A sitemap is not necessary for your site to function, but adding one can positively impact the crawling and indexing of your website by search engines.
On the other hand, a poorly optimized sitemap can negatively affect your crawl budget and put you at risk of search engines overlooking your valuable content.
This guide will help you understand what sitemaps are, what to include in them, and why you need one.
What is a sitemap
An XML sitemap is a text file that lists URLs on your website. It serves as a digital map for search engine bots and helps them find the valuable pages you want search engines to index.
Sitemaps have their own URLs, and they can be placed anywhere on your site’s server. However, they affect only descendants of the parent directory. So to affect all of the pages, you need to add the sitemap to your root directory:
The link to your sitemap should be included in your robots.txt file. To do it, use the following directive at the beginning or the end of your file:
You don’t necessarily have to put a sitemap in the robots.txt file, but it will help most bots find it, including search engines other than Google and Bing. For example, both Seznam and Yandex can read sitemap directives from robots.txt.
Why sitemaps are useful
Having a sitemap comes with many benefits for your website. First and foremost, it helps search engines find content to index.
In the ideal world, well-designed site architecture should let users and search engines reach all your pages without a problem.
Unfortunately, a website structure can be complicated and doesn’t always make it easy for search engine bots to find all your pages.
A sitemap presents the URLs in a straightforward format bypassing the need for crawlers to follow links on your site, which makes it easier for search engines to discover all important pages on your site.
- Including a page in a sitemap doesn’t guarantee that it will get indexed, but it can speed up the indexing process and make it more reliable on your end.
- A sitemap helps optimize the use of your crawl budget. Without it, search engine bots need to crawl your entire website to find fresh, indexable content. As a result, they might waste the crawl budget visiting low-quality pages and overlook some more valuable ones.
- When you add a sitemap to Google Search Console, you can get feedback about the URLs in your sitemap. So if there’s a problem with a page and Google can’t crawl it, you will know about it by looking at the Coverage report in Google Search Console, and you’ll have the opportunity to take action.

DATASET ENTRIES:
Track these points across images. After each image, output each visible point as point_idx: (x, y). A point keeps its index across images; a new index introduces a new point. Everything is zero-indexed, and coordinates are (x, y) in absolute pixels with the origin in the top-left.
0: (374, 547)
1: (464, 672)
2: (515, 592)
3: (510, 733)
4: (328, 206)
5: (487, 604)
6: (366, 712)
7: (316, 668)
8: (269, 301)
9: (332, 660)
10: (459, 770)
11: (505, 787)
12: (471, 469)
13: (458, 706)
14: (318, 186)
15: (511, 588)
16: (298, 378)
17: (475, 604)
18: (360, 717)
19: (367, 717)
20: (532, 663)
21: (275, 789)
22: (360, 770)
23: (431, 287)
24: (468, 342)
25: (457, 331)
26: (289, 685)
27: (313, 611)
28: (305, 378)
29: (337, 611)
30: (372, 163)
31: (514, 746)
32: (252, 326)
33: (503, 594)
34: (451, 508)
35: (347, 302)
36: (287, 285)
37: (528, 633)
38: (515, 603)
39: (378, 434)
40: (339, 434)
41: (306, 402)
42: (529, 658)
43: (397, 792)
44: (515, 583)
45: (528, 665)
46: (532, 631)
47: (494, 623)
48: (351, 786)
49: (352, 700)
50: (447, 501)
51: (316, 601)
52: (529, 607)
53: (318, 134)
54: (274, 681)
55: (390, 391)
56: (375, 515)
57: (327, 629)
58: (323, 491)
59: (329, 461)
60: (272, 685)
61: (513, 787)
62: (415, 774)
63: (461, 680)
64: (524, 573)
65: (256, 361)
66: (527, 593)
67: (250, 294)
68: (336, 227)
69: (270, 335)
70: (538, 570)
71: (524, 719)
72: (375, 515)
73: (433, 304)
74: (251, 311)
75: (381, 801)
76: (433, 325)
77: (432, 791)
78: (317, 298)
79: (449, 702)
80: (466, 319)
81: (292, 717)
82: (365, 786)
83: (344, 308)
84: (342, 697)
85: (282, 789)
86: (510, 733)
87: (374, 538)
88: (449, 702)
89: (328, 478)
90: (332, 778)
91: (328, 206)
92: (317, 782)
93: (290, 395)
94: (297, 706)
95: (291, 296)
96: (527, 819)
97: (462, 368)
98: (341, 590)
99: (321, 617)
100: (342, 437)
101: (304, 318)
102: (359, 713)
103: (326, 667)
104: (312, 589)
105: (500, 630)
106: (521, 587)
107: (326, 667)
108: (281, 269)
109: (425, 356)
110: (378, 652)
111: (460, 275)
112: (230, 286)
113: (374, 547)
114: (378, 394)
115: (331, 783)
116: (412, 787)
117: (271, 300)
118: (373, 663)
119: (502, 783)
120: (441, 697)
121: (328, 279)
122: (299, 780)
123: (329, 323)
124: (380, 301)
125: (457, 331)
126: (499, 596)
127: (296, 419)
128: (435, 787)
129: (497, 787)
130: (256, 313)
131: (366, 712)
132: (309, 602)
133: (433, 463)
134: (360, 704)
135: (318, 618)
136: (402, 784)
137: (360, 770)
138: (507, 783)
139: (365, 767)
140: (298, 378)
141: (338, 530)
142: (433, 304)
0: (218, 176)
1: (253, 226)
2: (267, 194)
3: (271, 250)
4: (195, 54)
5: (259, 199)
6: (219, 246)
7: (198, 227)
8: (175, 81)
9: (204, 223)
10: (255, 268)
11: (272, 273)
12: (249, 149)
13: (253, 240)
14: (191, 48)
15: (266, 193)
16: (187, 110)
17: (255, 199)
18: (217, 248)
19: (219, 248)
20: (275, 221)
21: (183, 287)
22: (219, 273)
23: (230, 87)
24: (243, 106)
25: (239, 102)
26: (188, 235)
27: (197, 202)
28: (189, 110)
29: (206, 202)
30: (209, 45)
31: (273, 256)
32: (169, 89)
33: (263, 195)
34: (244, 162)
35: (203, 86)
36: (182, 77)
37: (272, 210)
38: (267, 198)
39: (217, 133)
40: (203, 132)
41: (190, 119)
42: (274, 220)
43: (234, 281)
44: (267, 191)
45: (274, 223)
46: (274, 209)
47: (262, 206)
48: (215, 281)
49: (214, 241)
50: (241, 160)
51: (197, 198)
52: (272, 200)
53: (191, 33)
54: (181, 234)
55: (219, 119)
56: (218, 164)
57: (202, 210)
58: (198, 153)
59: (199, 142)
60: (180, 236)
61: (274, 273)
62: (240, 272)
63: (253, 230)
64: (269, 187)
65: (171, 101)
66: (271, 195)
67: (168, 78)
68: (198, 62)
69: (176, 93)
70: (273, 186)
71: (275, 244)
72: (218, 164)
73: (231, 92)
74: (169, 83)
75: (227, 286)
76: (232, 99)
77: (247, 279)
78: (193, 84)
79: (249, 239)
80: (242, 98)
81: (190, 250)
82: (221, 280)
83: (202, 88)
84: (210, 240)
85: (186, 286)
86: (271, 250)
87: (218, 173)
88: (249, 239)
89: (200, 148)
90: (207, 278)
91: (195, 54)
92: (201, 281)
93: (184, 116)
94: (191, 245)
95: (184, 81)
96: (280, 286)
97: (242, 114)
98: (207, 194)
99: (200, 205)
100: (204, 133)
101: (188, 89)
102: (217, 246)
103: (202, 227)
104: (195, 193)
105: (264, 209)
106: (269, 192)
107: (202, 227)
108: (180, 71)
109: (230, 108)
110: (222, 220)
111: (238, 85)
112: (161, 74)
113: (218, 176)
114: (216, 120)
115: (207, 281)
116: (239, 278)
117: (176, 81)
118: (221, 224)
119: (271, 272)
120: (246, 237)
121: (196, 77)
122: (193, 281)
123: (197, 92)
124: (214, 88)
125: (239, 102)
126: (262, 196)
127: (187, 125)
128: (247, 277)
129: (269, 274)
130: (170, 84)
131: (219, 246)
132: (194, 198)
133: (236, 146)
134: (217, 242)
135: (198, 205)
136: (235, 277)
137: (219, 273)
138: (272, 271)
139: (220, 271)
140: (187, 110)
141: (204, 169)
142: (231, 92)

WORK INSTRUCTIONS:
1. Name every search engine mentioned in the sitemap guide.
2. According to the sitemap guide, where must a sitemap be placed for it to affect all pages of a site?
3. Retype a passage from the sitemap guide, beginning at the words "Unfortunately, a website" and stopping after "on your site.".

EXERCISE SOLUTIONS:
1. Google, Bing, Seznam, Yandex

2. In the site's root directory.

3.
Unfortunately, a website structure can be complicated and doesn’t always make it easy for search engine bots to find all your pages.
A sitemap presents the URLs in a straightforward format bypassing the need for crawlers to follow links on your site, which makes it easier for search engines to discover all important pages on your site.